» **Tareas requeridas**
a - Según el fragmento crítico, ¿a qué discurso prefiere dar mayor jerarquía la autora?
b - Enumera los ejemplos que el fragmento crítico da del detallismo que la narración toma de las memorias.
c - Por favor, prosigue el fragmento crítico a partir de su última oración.

» **Fragmento proporcionado**
+-------+

En favor de tal afirmación encuentro su insistencia en la veracidad del relato, apoyado en la construcción de un árbol genealógico y en la validación de los hechos narrados a partir de su coincidencia con fuentes documentales. Así mismo, toma de las memorias cierto detallismo en la narración que muchas veces prefiere la reiteración antes que la elegante elipsis en su discurso, como ocurre con los viajes a Galicia de Sara y familia, las sucesivas enfermedades y muertes de hijos, así como las abundantes páginas de Waldo reproducidas in extenso para caracterizar su pensamiento. Algunos de esos asuntos podrían haberse sintetizado, trabajarlos como es usual en los novelistas atendiendo no tanto a lo que ocurrió en realidad sino a la verosimilitud de su argumento que muchas veces implica eliminar reiteraciones y concentrarse en pasajes significativos. Pero la autora insiste a cada paso en que lo relatado ocurrió así y hasta nos ofrece elementos para su verificación. No son defectos, sino decisiones de la autora que prefiere dar mayor jerarquía al discurso histórico que al de ficción.

+-------+

» **Datos suministrados**

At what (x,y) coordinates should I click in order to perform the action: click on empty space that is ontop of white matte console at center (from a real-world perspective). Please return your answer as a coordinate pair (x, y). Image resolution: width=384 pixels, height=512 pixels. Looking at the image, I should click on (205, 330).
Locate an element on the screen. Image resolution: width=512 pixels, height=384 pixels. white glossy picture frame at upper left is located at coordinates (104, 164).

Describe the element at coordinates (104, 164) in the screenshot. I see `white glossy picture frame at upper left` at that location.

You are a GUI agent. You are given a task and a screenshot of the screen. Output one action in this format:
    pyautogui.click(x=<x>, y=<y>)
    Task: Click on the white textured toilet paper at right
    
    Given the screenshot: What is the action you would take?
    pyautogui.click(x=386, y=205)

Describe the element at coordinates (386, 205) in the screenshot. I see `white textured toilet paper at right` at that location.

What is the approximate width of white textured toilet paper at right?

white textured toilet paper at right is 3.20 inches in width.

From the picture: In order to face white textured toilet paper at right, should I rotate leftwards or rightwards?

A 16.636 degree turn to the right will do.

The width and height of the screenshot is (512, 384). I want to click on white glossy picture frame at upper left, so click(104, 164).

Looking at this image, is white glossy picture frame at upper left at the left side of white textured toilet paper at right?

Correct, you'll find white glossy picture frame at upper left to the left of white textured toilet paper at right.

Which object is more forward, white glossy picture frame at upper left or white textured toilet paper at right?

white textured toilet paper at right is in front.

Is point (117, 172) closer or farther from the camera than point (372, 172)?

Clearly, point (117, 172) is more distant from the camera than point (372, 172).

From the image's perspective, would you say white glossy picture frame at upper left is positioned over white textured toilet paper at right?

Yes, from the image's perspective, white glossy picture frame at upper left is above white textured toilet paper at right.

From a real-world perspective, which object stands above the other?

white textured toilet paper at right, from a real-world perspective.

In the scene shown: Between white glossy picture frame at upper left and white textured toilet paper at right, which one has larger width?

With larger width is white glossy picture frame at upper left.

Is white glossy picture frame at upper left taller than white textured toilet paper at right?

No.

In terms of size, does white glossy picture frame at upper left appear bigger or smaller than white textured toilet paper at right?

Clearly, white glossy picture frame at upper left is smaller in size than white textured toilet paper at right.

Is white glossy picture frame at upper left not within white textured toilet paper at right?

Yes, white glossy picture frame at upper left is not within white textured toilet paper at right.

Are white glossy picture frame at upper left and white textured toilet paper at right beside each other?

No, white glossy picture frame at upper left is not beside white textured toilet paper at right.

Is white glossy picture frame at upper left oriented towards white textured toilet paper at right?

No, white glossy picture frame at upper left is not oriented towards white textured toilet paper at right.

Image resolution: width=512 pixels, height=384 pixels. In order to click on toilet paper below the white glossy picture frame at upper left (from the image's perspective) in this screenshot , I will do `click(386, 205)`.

+-------+

» **Respuestas por tarea**
a - Al discurso histórico, por encima del de ficción.

b -
- Los viajes a Galicia de Sara y familia
- Las sucesivas enfermedades y muertes de hijos
- Las abundantes páginas de Waldo reproducidas in extenso para caracterizar su pensamiento

c -
En último caso puedo decir que disfruté muchísimo con la lectura de esta obra, donde hay una huella de la larga experiencia periodística de la escritora y sobre todo de su talento especial para redactar crónicas vívidas. Al avanzar en la lectura sentí que Aragón sin proponérselo me trasladaba a la casona de mi abuelo materno en Camagüey, allí donde pasé una parte importante de infancia y me vi abriendo aquel librero donde, junto a las obras casi completas de Víctor Hugo y Alejandro Dumas, era posible encontrar los libros de Alberto Insua (que en realidad era Alvares Insua y Escobar): El negro que tenía el alma blanca y sus prolijas, dilatadas e interesantes Memorias. Muy cerca estaban algunos de los primeros relatos de Alfonso Hernández Catá que leí en mi adolescencia, especialmente recuerdo la viva impresión que me causó “Los muertos”, pieza sobre la que he vuelto una y otra vez en diversas épocas de mi vida.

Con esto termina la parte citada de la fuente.